→ Task item
Transcribe without alteration the stretch of the items from the line containing "Er worden daarnaast" through the line containing "berichten die ze door de geluidsinstallatie".

→ Source material
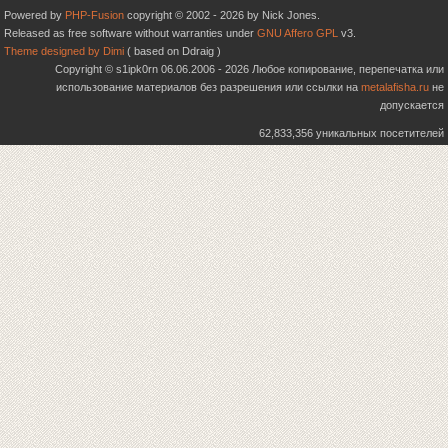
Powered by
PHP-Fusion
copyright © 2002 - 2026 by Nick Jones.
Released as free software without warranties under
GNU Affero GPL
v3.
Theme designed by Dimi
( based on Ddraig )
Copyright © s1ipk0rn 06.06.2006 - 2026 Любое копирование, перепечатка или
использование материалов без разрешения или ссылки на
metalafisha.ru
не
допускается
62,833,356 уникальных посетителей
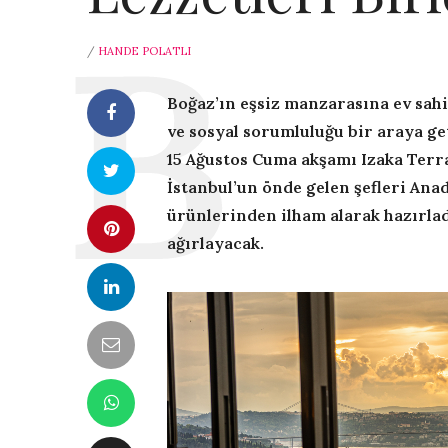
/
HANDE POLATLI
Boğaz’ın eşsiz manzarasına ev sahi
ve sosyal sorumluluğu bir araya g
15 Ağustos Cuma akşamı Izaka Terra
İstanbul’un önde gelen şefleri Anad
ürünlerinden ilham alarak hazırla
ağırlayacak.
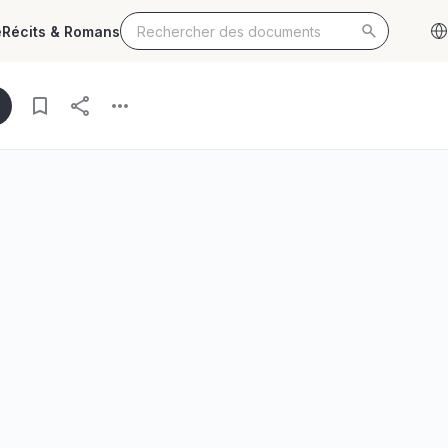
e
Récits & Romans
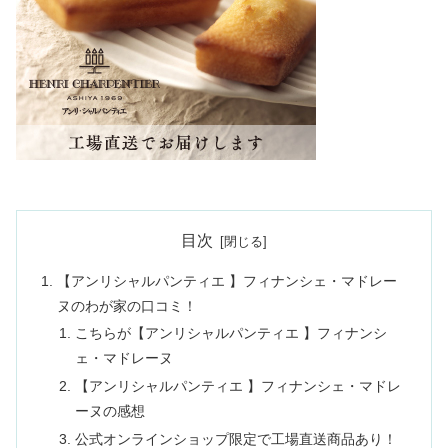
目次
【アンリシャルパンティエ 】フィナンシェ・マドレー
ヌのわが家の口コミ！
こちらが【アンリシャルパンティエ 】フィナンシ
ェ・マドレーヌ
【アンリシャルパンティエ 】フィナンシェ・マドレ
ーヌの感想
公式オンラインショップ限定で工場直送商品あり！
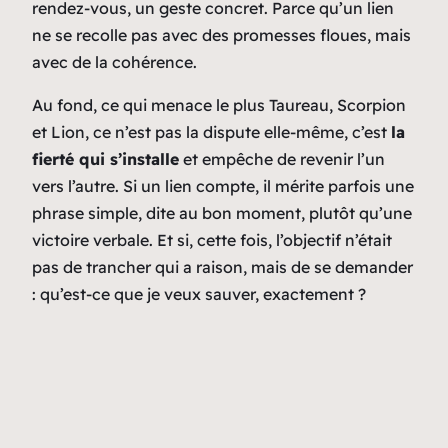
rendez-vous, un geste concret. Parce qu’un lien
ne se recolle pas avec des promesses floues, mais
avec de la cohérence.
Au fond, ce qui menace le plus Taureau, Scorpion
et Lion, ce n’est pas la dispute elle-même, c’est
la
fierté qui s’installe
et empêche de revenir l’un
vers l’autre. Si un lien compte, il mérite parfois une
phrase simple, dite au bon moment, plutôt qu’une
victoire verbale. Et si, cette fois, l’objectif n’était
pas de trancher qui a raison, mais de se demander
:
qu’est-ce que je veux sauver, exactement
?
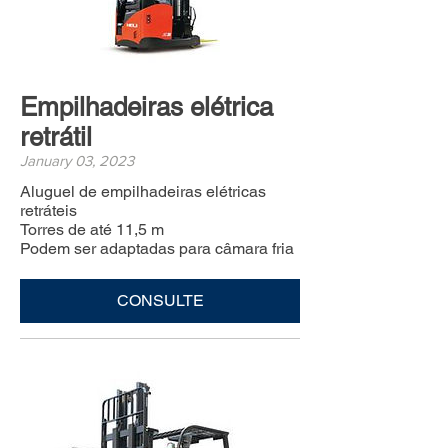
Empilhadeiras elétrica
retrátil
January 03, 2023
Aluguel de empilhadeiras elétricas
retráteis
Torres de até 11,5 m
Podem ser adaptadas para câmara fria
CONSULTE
...
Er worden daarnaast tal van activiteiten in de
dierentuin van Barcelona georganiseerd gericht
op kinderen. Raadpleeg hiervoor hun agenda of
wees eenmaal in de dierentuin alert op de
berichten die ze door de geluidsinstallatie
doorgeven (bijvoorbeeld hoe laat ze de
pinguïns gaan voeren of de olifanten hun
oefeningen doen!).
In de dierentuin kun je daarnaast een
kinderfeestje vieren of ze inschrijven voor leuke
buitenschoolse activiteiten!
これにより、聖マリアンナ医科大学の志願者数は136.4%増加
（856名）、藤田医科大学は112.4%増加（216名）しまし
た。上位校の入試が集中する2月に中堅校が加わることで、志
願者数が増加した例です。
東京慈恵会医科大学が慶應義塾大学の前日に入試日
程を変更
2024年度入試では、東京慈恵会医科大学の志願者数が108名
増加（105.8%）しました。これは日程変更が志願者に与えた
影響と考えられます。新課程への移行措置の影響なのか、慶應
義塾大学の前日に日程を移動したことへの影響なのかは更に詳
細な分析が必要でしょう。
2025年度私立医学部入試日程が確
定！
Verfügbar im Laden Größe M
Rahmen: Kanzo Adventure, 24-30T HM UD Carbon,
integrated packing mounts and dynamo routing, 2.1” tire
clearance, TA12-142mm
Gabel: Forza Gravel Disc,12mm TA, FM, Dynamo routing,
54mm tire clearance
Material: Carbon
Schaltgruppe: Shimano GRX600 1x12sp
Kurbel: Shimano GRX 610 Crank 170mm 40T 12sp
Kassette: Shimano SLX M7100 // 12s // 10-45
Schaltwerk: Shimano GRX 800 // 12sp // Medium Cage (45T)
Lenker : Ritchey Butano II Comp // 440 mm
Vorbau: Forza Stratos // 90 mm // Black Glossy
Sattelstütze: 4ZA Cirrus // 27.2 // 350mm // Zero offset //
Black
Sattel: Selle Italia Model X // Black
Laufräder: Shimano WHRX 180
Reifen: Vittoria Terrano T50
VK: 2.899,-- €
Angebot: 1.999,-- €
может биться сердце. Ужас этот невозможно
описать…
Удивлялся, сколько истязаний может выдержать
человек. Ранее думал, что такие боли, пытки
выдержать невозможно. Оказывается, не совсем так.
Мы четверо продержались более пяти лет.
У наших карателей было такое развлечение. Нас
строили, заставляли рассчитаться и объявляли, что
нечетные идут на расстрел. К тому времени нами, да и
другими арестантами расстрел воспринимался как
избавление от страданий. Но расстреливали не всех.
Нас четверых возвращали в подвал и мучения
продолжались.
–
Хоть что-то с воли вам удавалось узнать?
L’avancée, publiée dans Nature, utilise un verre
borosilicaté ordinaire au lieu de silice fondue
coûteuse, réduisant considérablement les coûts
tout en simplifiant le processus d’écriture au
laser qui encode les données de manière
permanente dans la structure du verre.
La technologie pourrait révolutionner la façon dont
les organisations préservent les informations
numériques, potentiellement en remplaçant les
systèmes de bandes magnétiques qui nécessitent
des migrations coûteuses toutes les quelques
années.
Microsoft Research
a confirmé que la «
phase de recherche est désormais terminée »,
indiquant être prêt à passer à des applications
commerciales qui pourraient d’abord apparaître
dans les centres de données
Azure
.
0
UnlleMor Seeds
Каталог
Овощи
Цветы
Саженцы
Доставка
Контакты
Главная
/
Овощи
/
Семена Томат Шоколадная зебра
--
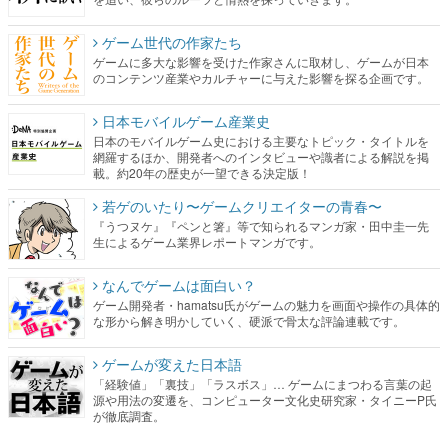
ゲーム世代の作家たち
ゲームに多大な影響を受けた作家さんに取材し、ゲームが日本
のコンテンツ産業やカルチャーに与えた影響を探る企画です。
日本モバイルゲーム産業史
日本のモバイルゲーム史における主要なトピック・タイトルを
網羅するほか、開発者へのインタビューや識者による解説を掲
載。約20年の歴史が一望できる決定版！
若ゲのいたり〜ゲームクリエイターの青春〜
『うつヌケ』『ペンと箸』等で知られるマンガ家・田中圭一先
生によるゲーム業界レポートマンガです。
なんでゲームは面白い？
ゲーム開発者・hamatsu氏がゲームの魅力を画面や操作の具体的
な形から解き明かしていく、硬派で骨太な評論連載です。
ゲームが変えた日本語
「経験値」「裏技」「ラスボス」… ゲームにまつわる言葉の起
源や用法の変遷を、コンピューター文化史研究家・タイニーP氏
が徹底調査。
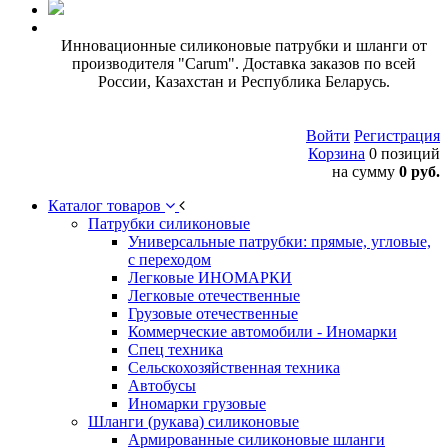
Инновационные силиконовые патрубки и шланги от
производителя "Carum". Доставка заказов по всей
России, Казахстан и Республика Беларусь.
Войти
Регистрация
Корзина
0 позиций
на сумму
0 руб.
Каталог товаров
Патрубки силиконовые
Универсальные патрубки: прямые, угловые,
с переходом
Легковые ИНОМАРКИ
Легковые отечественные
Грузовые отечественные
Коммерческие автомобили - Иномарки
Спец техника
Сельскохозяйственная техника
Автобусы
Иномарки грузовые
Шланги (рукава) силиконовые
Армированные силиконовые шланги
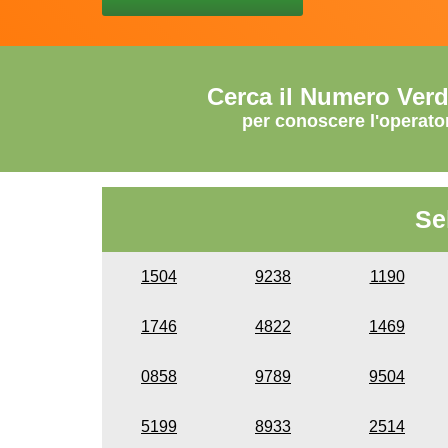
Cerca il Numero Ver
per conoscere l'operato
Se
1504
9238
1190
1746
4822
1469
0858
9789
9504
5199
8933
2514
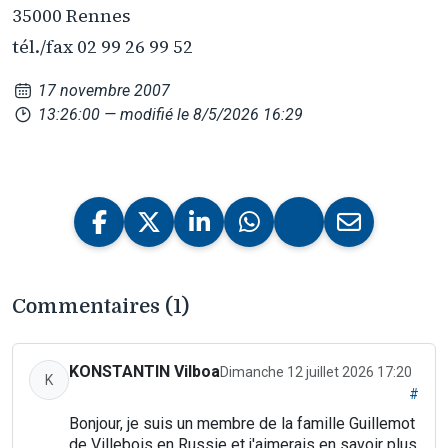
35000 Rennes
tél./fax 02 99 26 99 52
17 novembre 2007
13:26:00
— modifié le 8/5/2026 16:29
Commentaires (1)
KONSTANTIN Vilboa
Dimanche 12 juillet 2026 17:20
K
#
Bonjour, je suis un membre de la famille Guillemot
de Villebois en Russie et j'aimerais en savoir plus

→ Written answer
Er worden daarnaast tal van activiteiten in de
dierentuin van Barcelona georganiseerd gericht
op kinderen. Raadpleeg hiervoor hun agenda of
wees eenmaal in de dierentuin alert op de
berichten die ze door de geluidsinstallatie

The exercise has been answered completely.